* _Фрагмент документа_
---+---

Глава последняя. Сияй, сияй, прощальный свет…

 

    Второго декабря 1992 года состоялась скромная свадьба Александра Либермана и Мелинды Печангко, филиппинки, медсестры и одновременно сиделки Татьяны, несколько лет прожившей с ними под одной крышей. Франсин дю Плесси, узнав о предстоящей свадьбе, пришла в ярость. Она не любила свою мать, но была уверена, что на такое предательство Либерман никогда не решится. К тому же наследство... Этот щекотливый момент Фросенька пытается обойти, но всё-таки... Ведь деньги, архив, Маяковский особенно! Одни его письма должны стоить миллионы! Потомки не станут рабираться, была ли Татьяна самой сильной и последней любовью классика или не была. Им наплевать, потомкам. Письма переполнены страстью и сколько в них нежности! А как обращается к ней? «Милый Таник...» «Теперь мы родные с тобой...» Маяковский, конечно, самый крупный бриллиант в наследстве, но есть еще Поллок, Шагал, есть Пикассо. И чтобы всё это зажал кулачок филиппинки? «Пока я писала эту книгу, – откровенничает дочь, – мне пришло в голову, почему Алекс не хотел отдавать мне письма Маяковского. Помимо его желания остаться в истории единственной любовью легендарной женщины, он мог спрятать их еще и потому, что они представляли изрядную ценность. Когда мама умерла, меня потрясло превращение некогда открытого и щедрого человека в мелочного скупца. Ему хотелось оставить себе всё ценное, что принадлежало маме...»

    Да, свадьба была скромной, но очень продуманной, и Александр Либерман стал мужем Мелинды Печангко.

 

    «По утрам она шнуровала ему туфли, завязывала галстуки, руководила невероятно сложной системой приема лекарств, нарезала ему мясо, завязывала вокруг шеи салфетку, если видела, что перед обедом у него сильнее обычного дрожат руки.

    – Как прекрасно, когда тебе по утрам шнуруют туфли! – восклицал он. – Я мечтал об этом всю жизнь!»

 

    В фотоальбоме «Then», антологии его фоторабот с 1925-го по 1995-й, изданной в 1995 году, он написал о Мелинде: «Ее близость, смех, любовь дарят мне волю к жизни. Она прекрасна, точеная красота, смягченная нежностью и мудростью...» Этой нежностью был наполнен каждый день.

    У Мелинды не было своих детей. Ее материнское чувство досталось старому человеку. Одному из своих парижских знакомых, приехавшему в гости из Франции, Либерман представил Мелинду так: «Позволь познакомить тебя с любовью всей моей жизни». И когда удивленный приятель вскинул брови, добавил, нахмурясь: «Да, да, это так». Татьяна напоминала ему, что он один из смертных, который рано или поздно разделит судьбу всех остальных смертных, но близость конца вызывало в нем панику. С маленькой, изящно одетой Мелиндой, которая заменила его настоящее имя на «милого зайку», душа разжималась, и было легко. Теперь и постаревшая Франсин не имела в дом прежнего доступа: жена заслонила его от целого мира. Но этот покой, этот свет продлились недолго: семь лет. Хотя кто может ответить с определенностью: долго ли это или нет? Ведь и время, так же, как и любовь, как и память, – понятия хрупкие, ломкие. Кому суждено... Что кому суждено...

---+---

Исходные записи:
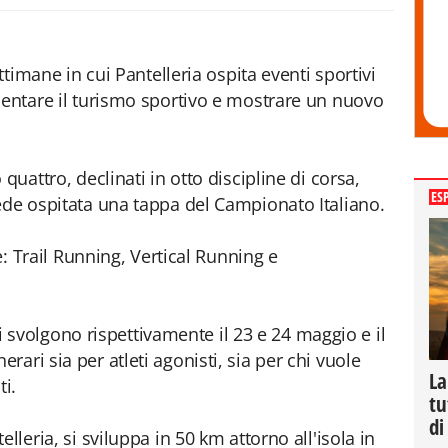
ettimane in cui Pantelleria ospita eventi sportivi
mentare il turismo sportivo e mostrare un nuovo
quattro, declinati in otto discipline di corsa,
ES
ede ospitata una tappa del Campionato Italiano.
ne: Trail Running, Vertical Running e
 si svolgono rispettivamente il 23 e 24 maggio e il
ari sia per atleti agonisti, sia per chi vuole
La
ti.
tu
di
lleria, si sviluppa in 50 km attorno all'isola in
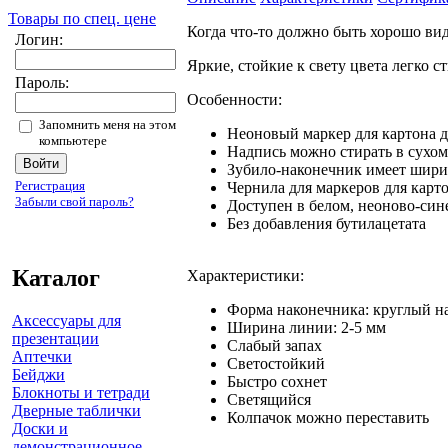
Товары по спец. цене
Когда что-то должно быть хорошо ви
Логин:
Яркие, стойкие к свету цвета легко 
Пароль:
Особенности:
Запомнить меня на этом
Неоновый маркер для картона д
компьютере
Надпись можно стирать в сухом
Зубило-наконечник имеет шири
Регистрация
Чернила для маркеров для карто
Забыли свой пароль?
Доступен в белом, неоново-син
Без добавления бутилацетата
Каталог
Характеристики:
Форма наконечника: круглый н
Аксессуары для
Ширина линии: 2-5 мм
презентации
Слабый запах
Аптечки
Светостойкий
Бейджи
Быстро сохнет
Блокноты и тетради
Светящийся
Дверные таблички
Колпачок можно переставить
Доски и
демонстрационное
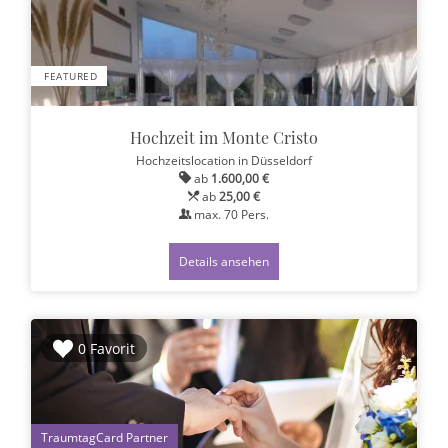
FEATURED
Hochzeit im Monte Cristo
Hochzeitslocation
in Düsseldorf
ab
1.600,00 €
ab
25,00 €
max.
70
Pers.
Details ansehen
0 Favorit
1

---+---

* _Что требуется_
Объясните, опираясь на фрагмент о свадьбе Александра Либермана, почему, по словам Франсин дю Плесси, Алекс не хотел отдавать ей письма Маяковского. Уложитесь в одно–три предложения.

* _Ответ_
Франсин дю Плесси называет две причины. Алекс хотел остаться в истории единственной любовью легендарной женщины. Кроме того, письма представляли изрядную ценность.